* _Your tasks_
#1 In the text on compiling OpenLDAP, render this sentence in Spanish: "The EL8 release did not ship an openldap-server like it did in previous releases."
#2 Reproduce the text on compiling OpenLDAP from "Steps to compile" to "of open maintenance.".
#3 Using the text on compiling OpenLDAP, answer these:
(a) Around what date does EL7 reach end of open maintenance?
(b) Which numbered solution does the tutorial work with?
(c) What command adds the user to the mock group?

* _Quoted passage_

Compiling openldap for CentOS 8 Stream

Compiling OpenLDAP for EL8 systems

Steps to compile openldap-server for CentOS 8 Stream

The EL8 release did not ship an openldap-server like it did in previous releases. Instead only the client tools and some libraries are included for existing applications. Instead the focus from the upstream provider has been on other LDAP solutions.

This leaves a problem for various sites who have their data in an OpenLDAP system and do not have the time, energy, resources for moving to something else. There are several possible solutions to this:

  1. Continue to use EL5/EL6 even though it is at end of open maintenance.
  2. Continue to use EL7 until it is end of open maintenance around 2024-06-30.
  3. Move to a different distribution which does have working openldap
  4. Compile replacement tools using the Fedora src.rpm which may be closer to the ‘upstream’.
  5. Compile replacement tools using the upstream source.
  6. Compile using the upstream source from https://git.centos.org
  7. [Added after initial post] You can download them from https://koji.mbox.centos.org/koji/

In this tutorial we will work with number 5. At the end we will cover number 6.

Setting up a build environment.

For simplicity sake, we will assume you have a working but minimally installed Fedora 35 or EL8 system (Alma, Oracle, Rocky, etc) which you can do compiles in. If we are using an EL8 system are going to need to get mock and git installed.

$ sudo dnf install https://dl.fedoraproject.org/pub/epel/epel-release-latest-8.noarch.rpm

For Fedora and EL8 systems the following should work the same:

$ sudo dnf install git mock rpm-build
$ sudo usermod -a -G mock $USERNAME
$ newgrp mock

Answer yes to the questions about adding new keys and the packages should be installed to allow for a build to occur. We now need to set up a minimal .rpmmacros file for the next steps:

# uncomment if you want to build in standard homedirectory
#%_topdir %(echo $HOME)/rpmbuild
# comment if want to use standard home directory
%_topdir        %{getenv:PWD}
%_sourcedir     %{_topdir}/SOURCES
#%_sourcedir     %{_topdir}/SOURCES/%{name}-%{version}
%_specdir       %{_topdir}/SPECS
%_srcrpmdir     %{_topdir}/SRPMS
%_builddir      %{_topdir}/BUILD

%__arch_install_post \
    [ "%{buildarch}" = "noarch" ] || QA_CHECK_RPATHS=1 ; \
    case "${QA_CHECK_RPATHS:-}" in [1yY]*) /usr/lib/rpm/check-rpaths ;; esac \
    /usr/lib/rpm/check-buildroot

Once we have that in place, the following will get an openldap build going:

$ mkdir -vp ~/EL8-sources/ ~/output-packages/
$ cd ~/EL8-sources/
$ git clone https://git.centos.org/rpms/openldap.git
$ git clone https://git.centos.org/centos-git-common.git
$ cd openldap
$ ../centos-git-common/get_sources.sh
$ rpmbuild -bs SPECS/openldap.spec

Now depending on the host OS you are doing this on, you should see a file like SRPMS/openldap-2.4.46-18.fc35.src.rpm or SRPMS/openldap-2.4.46-18.el8.src.rpm having been created.

* _Records provided_
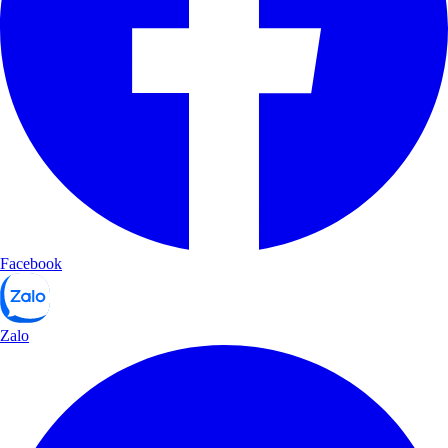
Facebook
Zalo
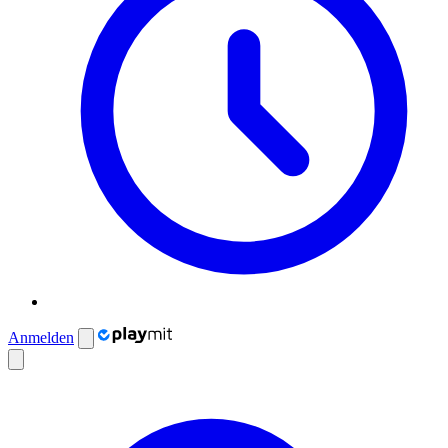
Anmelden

==

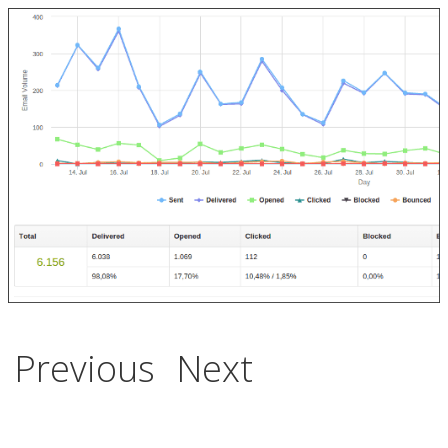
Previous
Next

* _Written answers_
#1 La versión EL8 no incluyó un openldap-server como sí lo hizo en versiones anteriores.

#2
Steps to compile openldap-server for CentOS 8 Stream

The EL8 release did not ship an openldap-server like it did in previous releases. Instead only the client tools and some libraries are included for existing applications. Instead the focus from the upstream provider has been on other LDAP solutions.

This leaves a problem for various sites who have their data in an OpenLDAP system and do not have the time, energy, resources for moving to something else. There are several possible solutions to this:

  1. Continue to use EL5/EL6 even though it is at end of open maintenance.

#3
(a) Around 2024-06-30.
(b) Number 5, compiling replacement tools using the upstream source.
(c) $ sudo usermod -a -G mock $USERNAME